● SELECTED TEXT:
++++++++
Bordentown Marsh (6), 2011




Friday, September 28, 2012

Showing My Work

today, my first ever "art handler" arrived at my home to pick up my images and transport them to the art gallery at Johnson & Johnson for my upcoming show.  it was quite a treat.  i felt so pampered, like a "real" artist for a change, not an impostor.

that is how i usually feel at shows, like a poseur, especially at openings.  i am terribly uncomfortable with all the hoopla surrounding an art opening and i find myself anxiously awaiting my first chance to bolt.   i've even been known to try to bribe my husband Louie to take my place at openings.  i hate milling around, making small talk, schmoozing, and networking with artists, clients, curators and gallerists.  perhaps because i'm just awful at it.

unlike many artists, i cannot stand to talk about my own work.  i have always felt the viewer brings meaning to the art.  this suggests to me that i should not be blathering on and on to you about what my art is trying to say.  i should be quiet and respectful and allow you to look and make your own discoveries.  if you have a question, i should try to answer it, if i can.  but i shouldn't corner you by my piece and bend your ear for over an hour about the deep, vital significance of my work.  this makes me a not very good artist i'm afraid, especially in the marketing department.

in my ideal world, i would go happily about making my images.   my work would eventually find its way to a small, intimate, simpatico gallery, where people would see it and fall absolutely in love with it on their own... without my input, or the advice of a gallery owner or art consultant. occasionally people would discover they just had to have one of my images... just often enough to keep me supplied with film, paper and chemicals...  and my work would wind up, hanging happily ever after, in the perfect place in their homes, hopefully, all across America and beyond its shores.

of course, an art handler would always come to pick up my work and deliver it to the gallery.  is that really too much to ask for?


Bordentown Marsh (2), 2011, on its way to J&J

Thursday, September 27, 2012

Robert Adams, Part II

yesterday i had a good cry.  not a sobbing, chest heaving type of cry, but the kind of crying where tears well up in your eyes and there's a gentle ache in your chest.  that is the power of Robert Adams' photography for me. 

The Place We Live, an exhibition at the Yale University Art Gallery, is a massive career retrospective of the prolific writer and photographer's work over the past 40+ years.  definitely image overload.  there are two floors of small, exquisite black and white photographs, documenting man's changing, and challenging relationship with the land.

what stuns me about Adams' work is its magical ability to transport me to the places he has photographed.  i look at a tiny piece of paper hanging on the gallery wall and i am there.  i taste the air.  i feel the sun.  i touch the child.  i shiver in the breeze from the ocean.  i sit under the tree.  i don't understand why this happens with his work, and not with others, but it does.
++++++++
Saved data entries
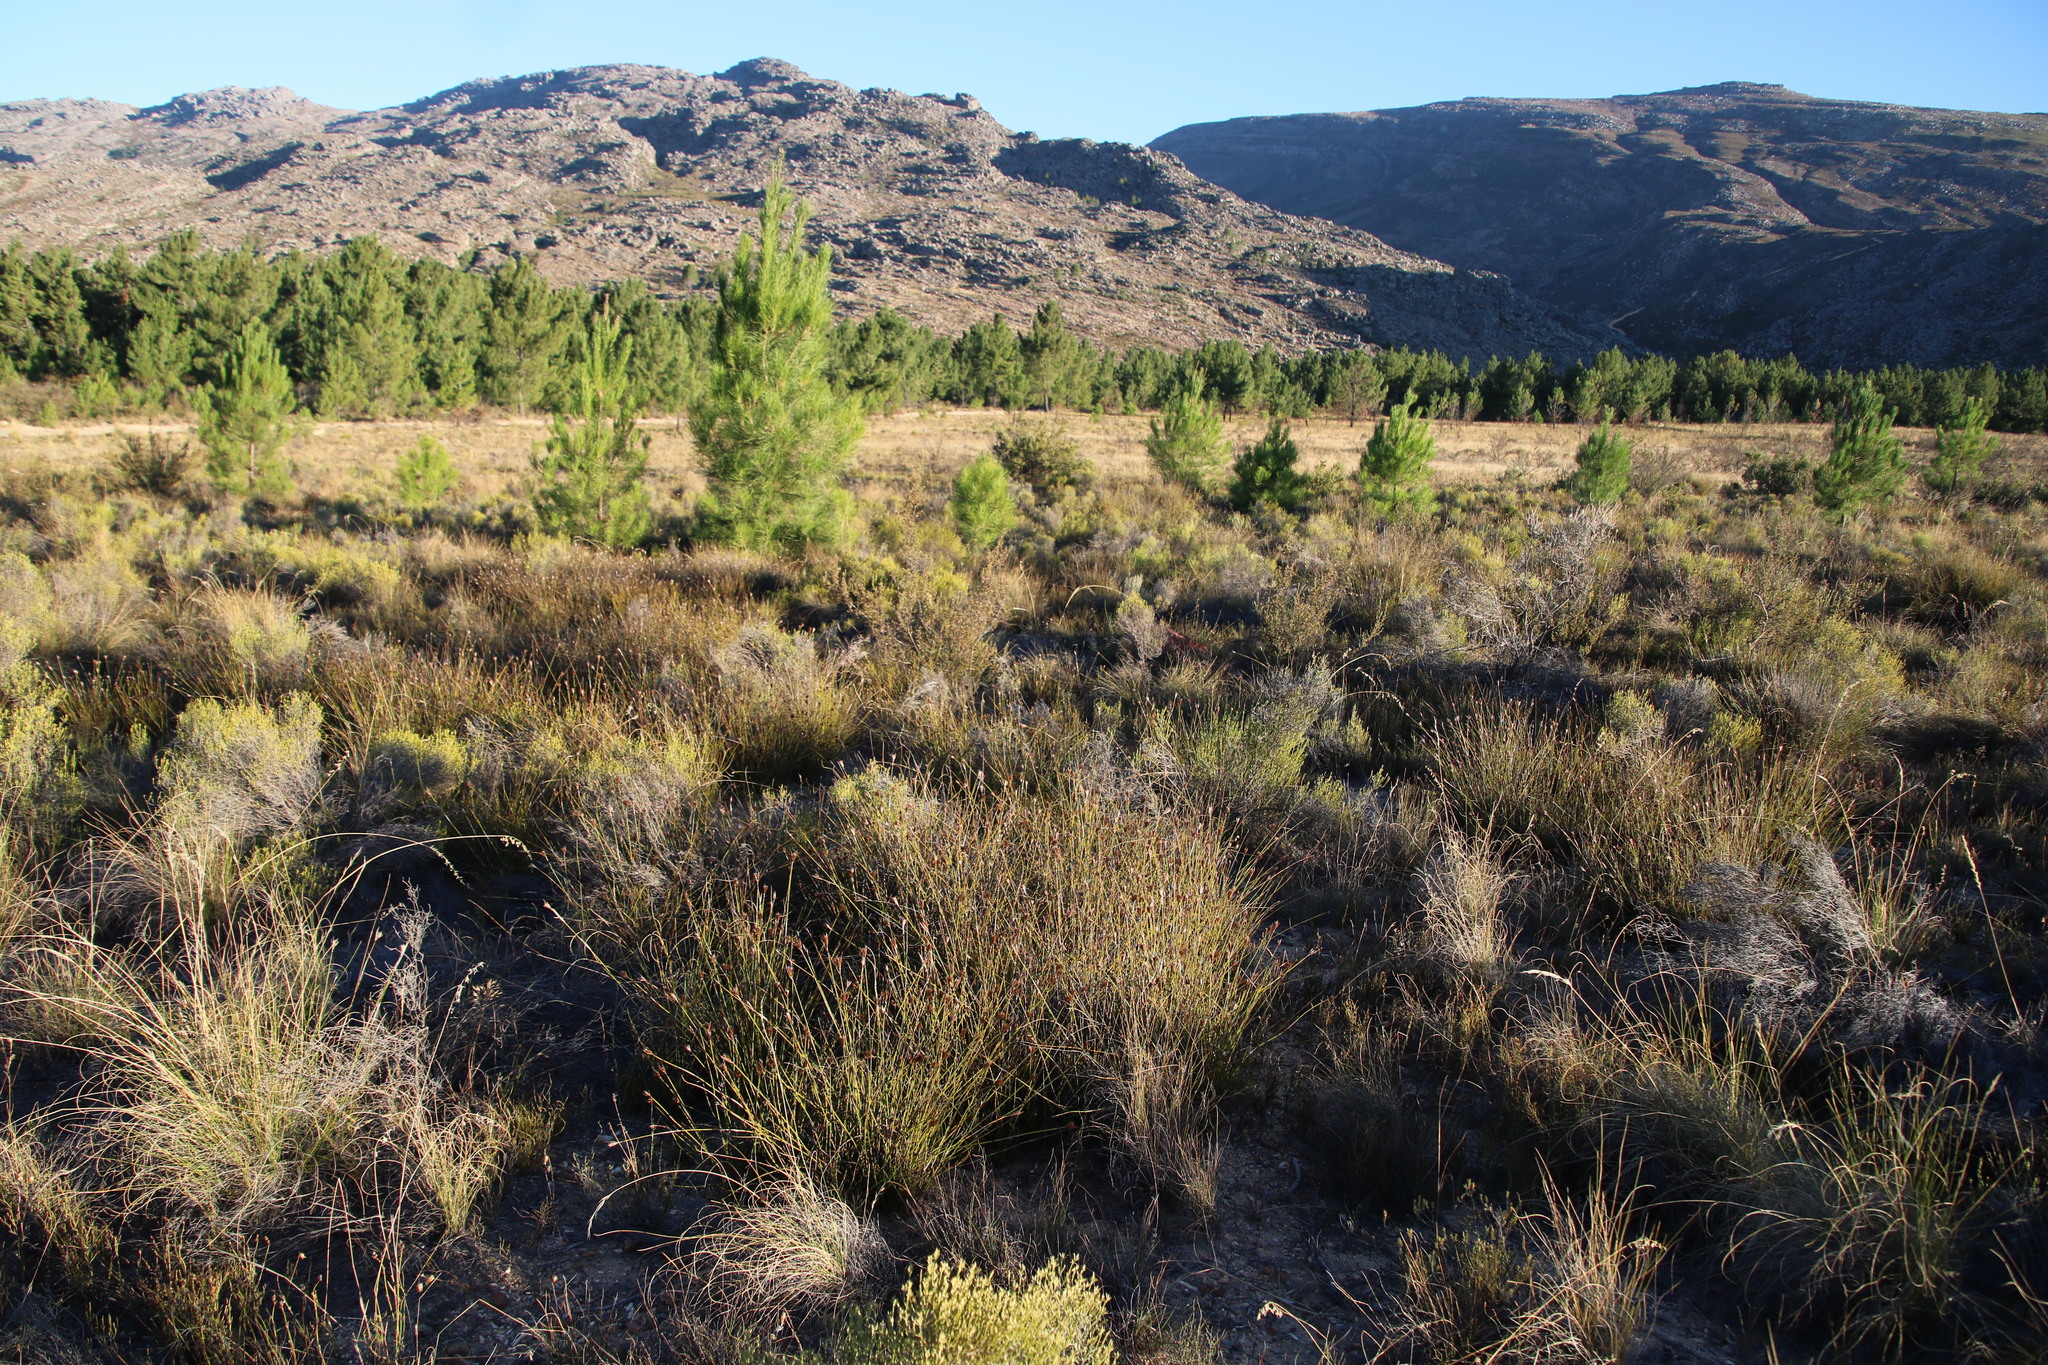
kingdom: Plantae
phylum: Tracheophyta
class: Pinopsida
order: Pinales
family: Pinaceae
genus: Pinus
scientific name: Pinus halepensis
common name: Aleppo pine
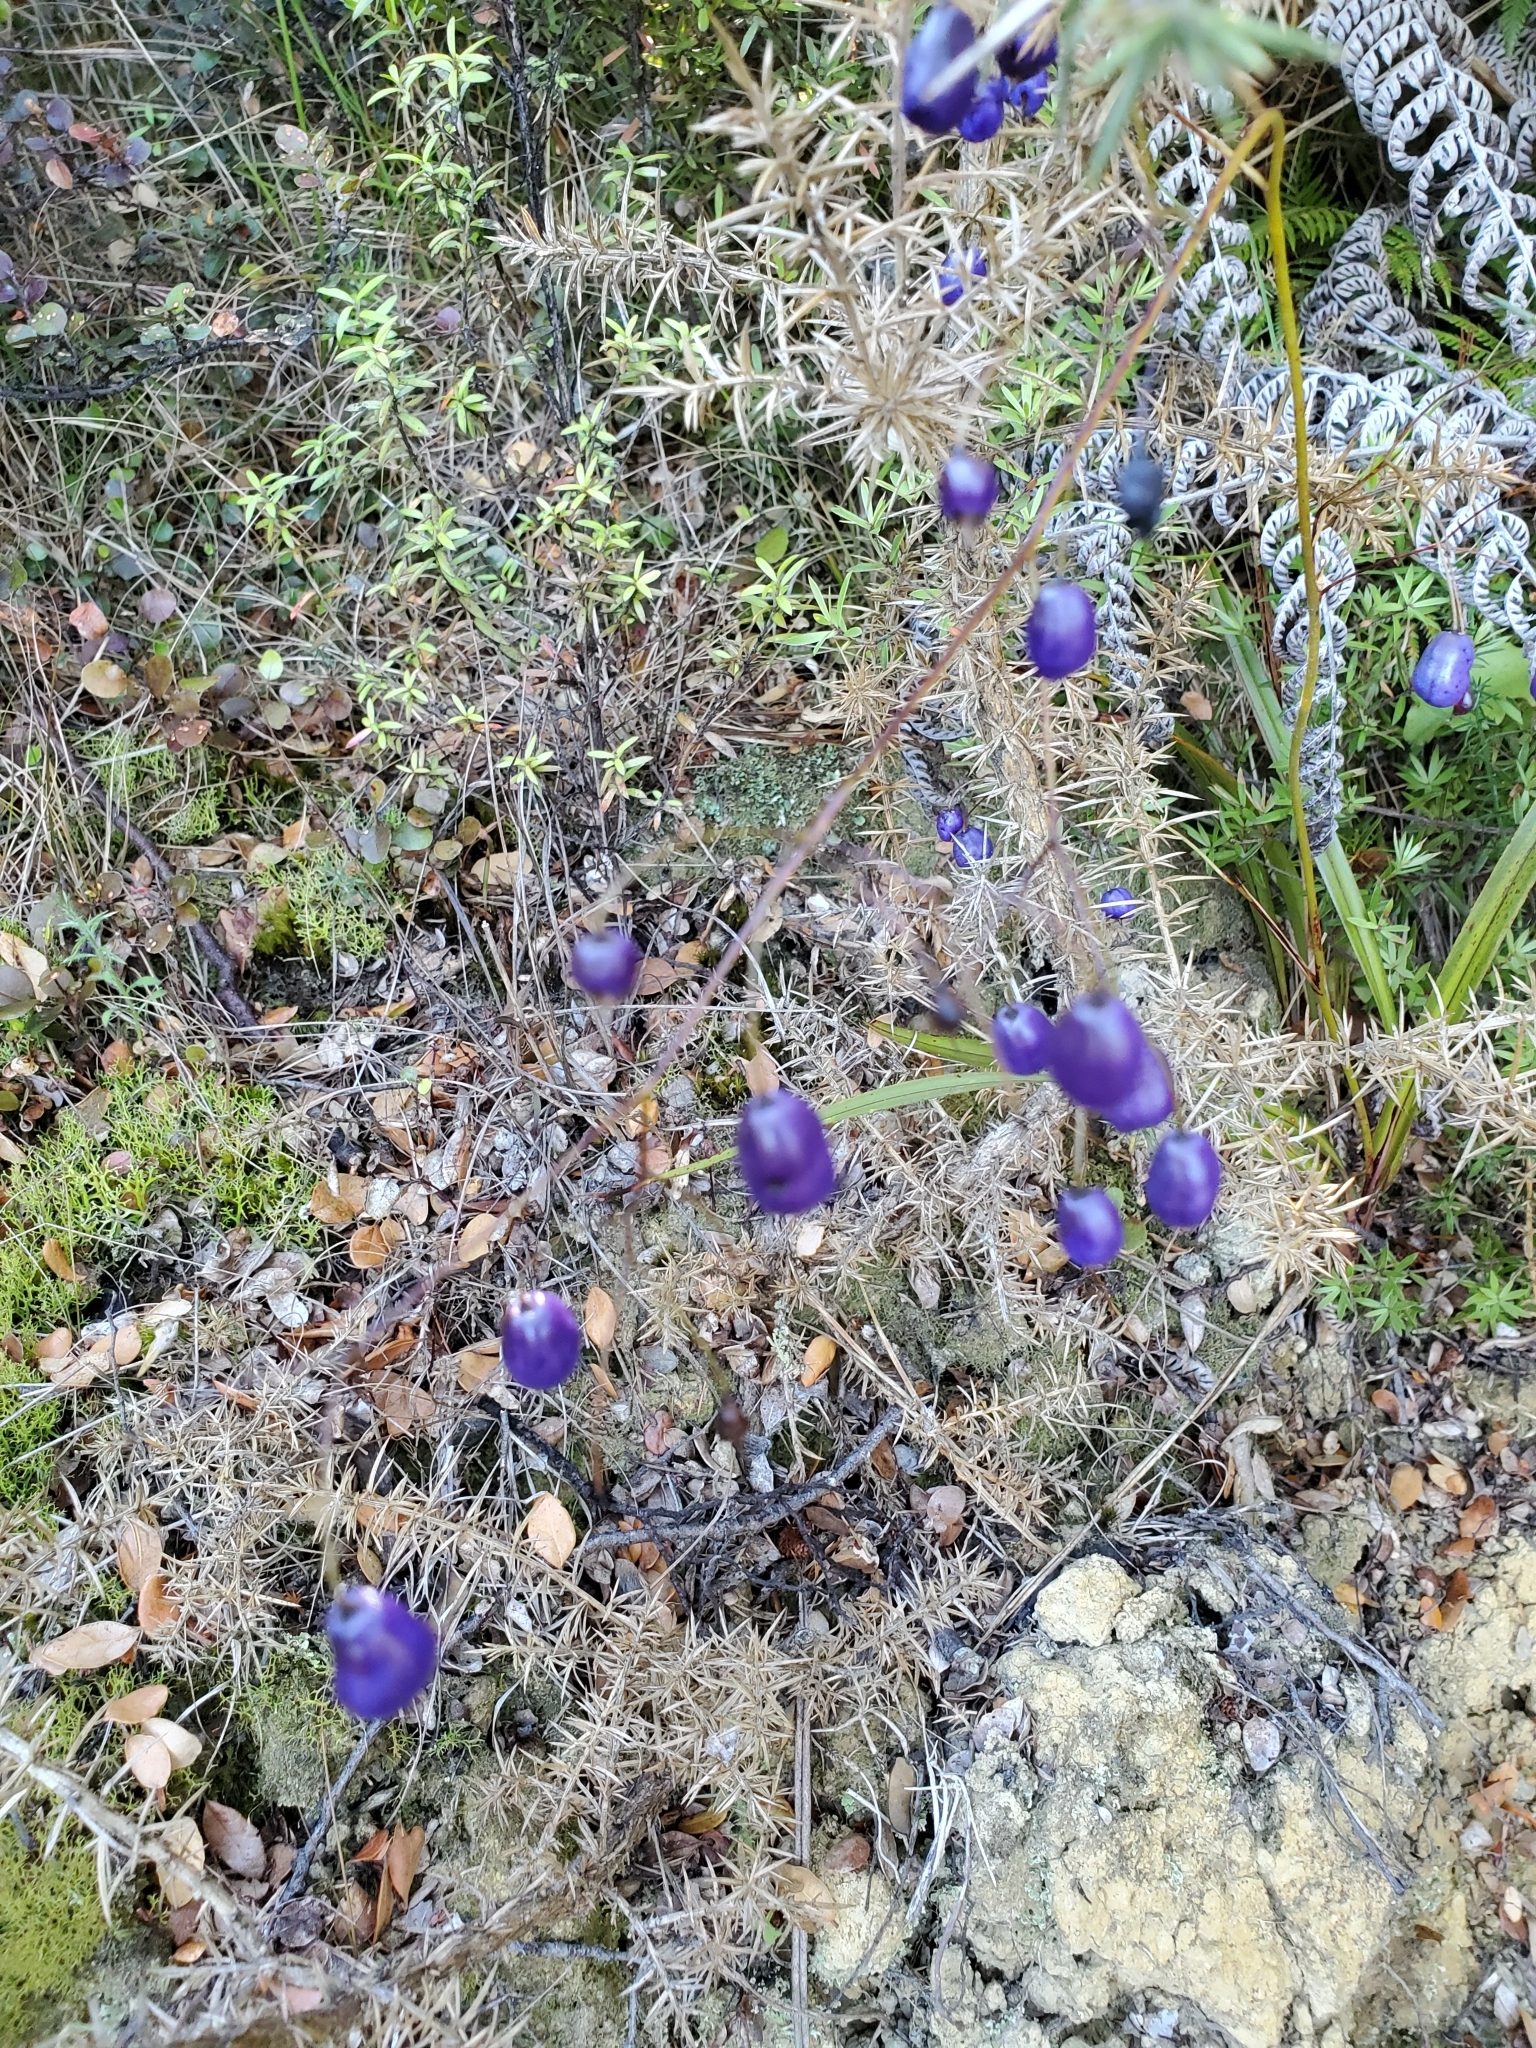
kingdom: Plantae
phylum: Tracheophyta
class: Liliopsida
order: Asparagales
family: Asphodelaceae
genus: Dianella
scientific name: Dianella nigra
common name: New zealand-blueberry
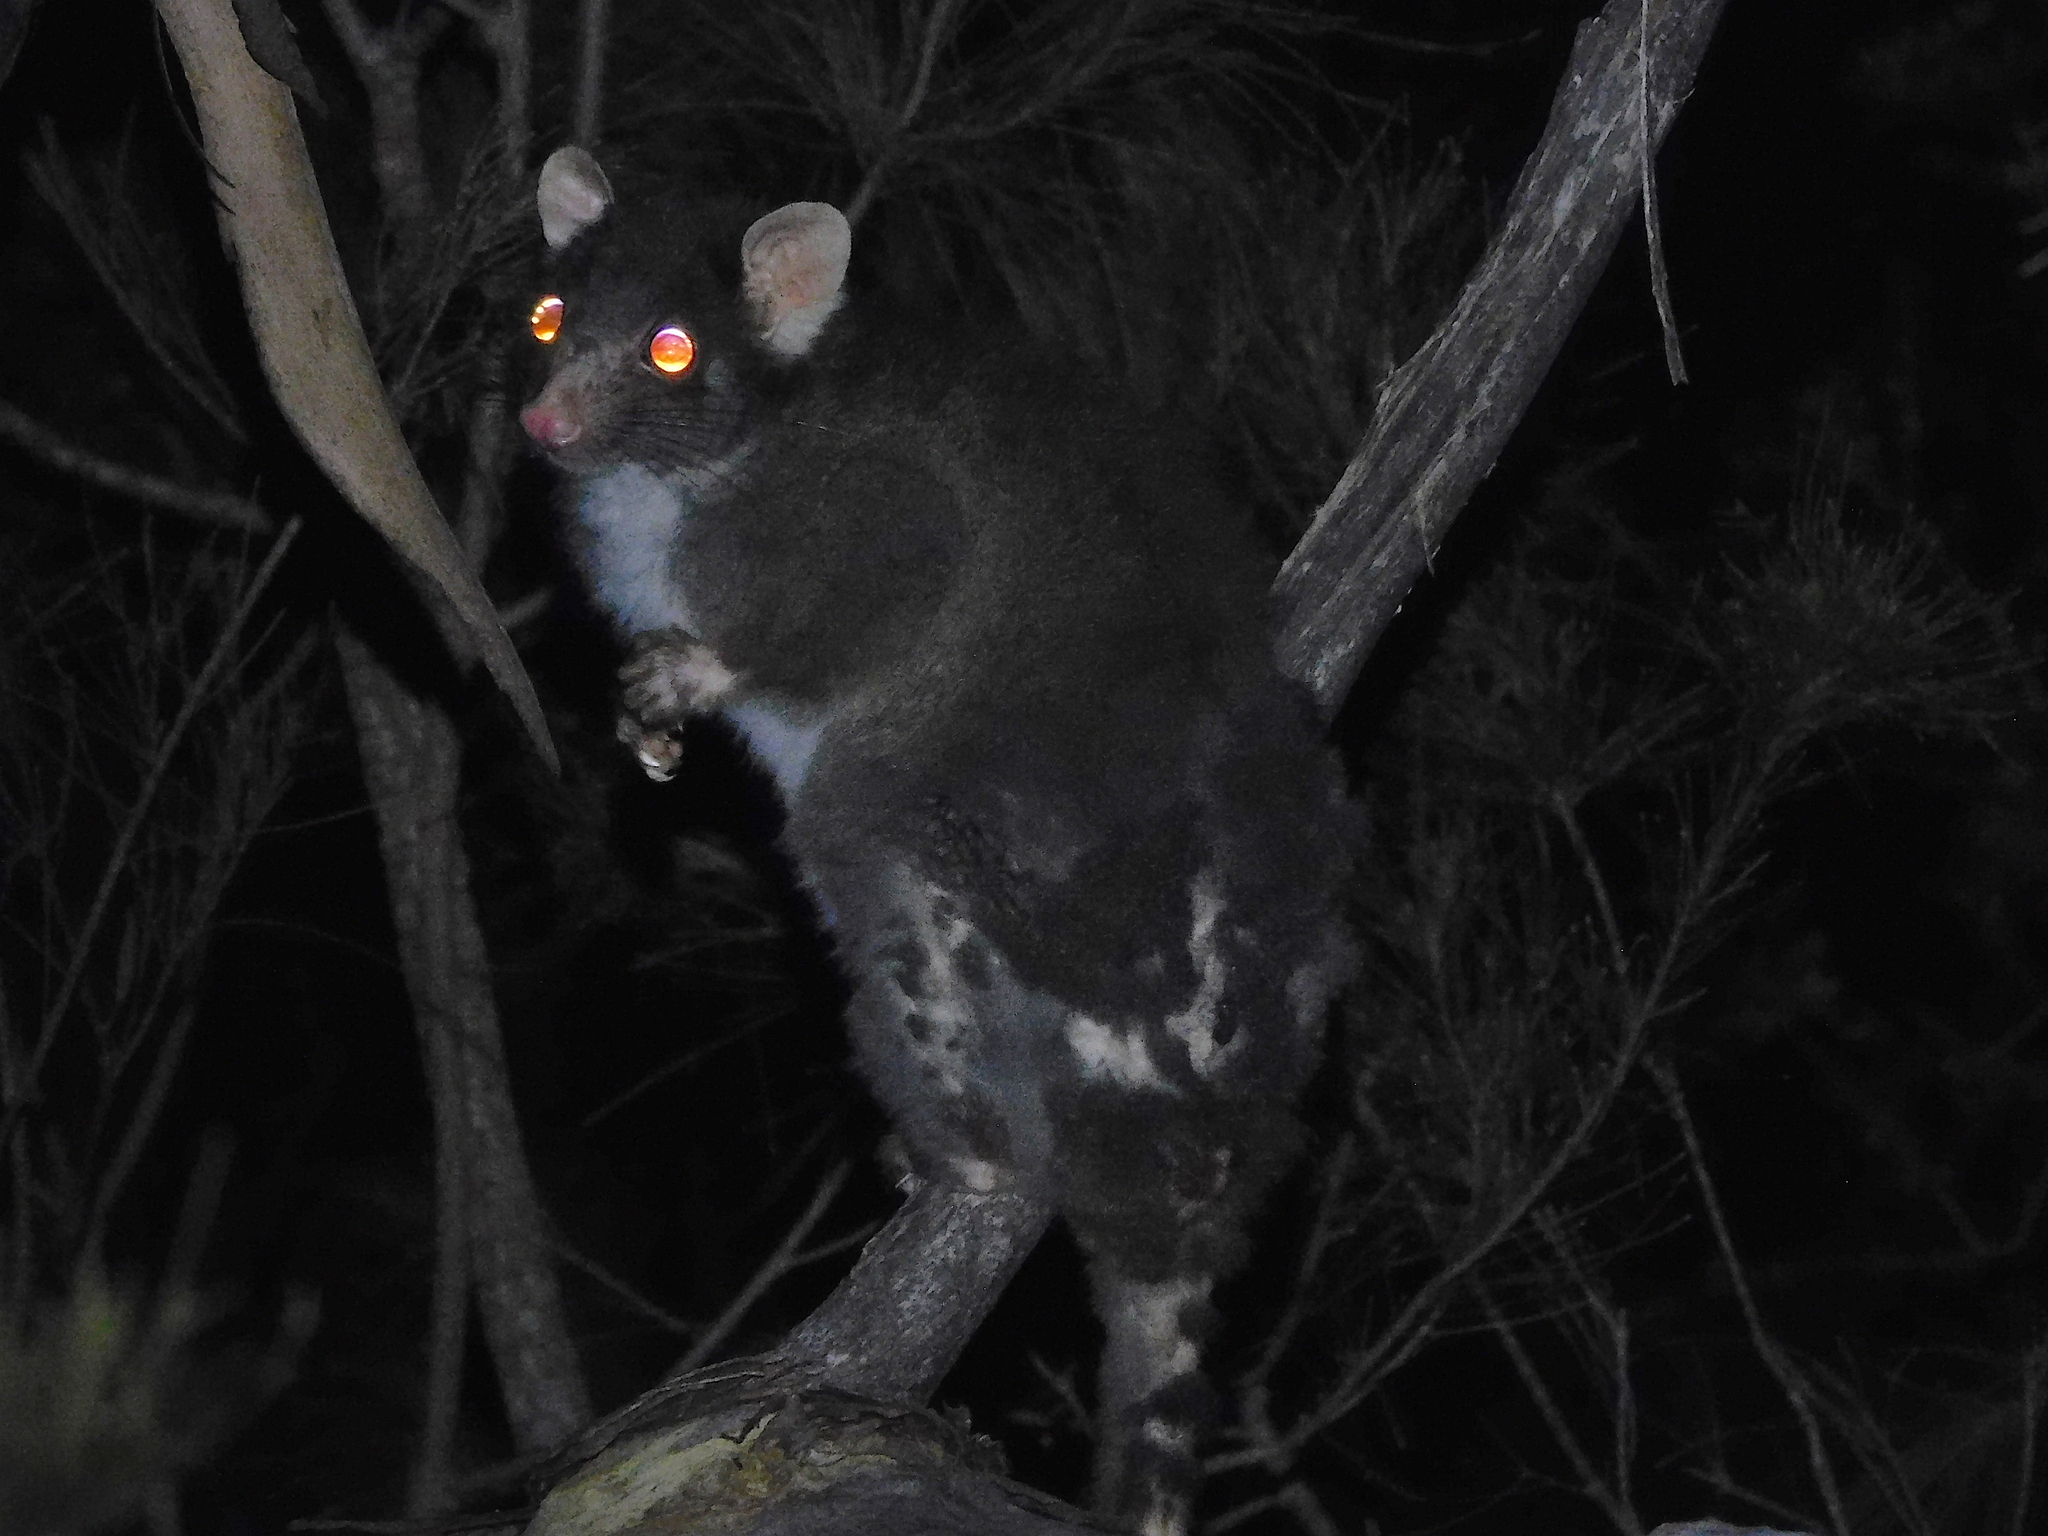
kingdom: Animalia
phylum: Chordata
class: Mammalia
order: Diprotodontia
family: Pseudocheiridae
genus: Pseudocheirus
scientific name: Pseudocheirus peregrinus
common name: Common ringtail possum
++++++++
● TASK OBJECTIVE: Can you copy everything in the art blog from "The Place We" down to "but it does."? The listing comes from a separate source.

● FINISHED TASK:
The Place We Live, an exhibition at the Yale University Art Gallery, is a massive career retrospective of the prolific writer and photographer's work over the past 40+ years.  definitely image overload.  there are two floors of small, exquisite black and white photographs, documenting man's changing, and challenging relationship with the land.

what stuns me about Adams' work is its magical ability to transport me to the places he has photographed.  i look at a tiny piece of paper hanging on the gallery wall and i am there.  i taste the air.  i feel the sun.  i touch the child.  i shiver in the breeze from the ocean.  i sit under the tree.  i don't understand why this happens with his work, and not with others, but it does.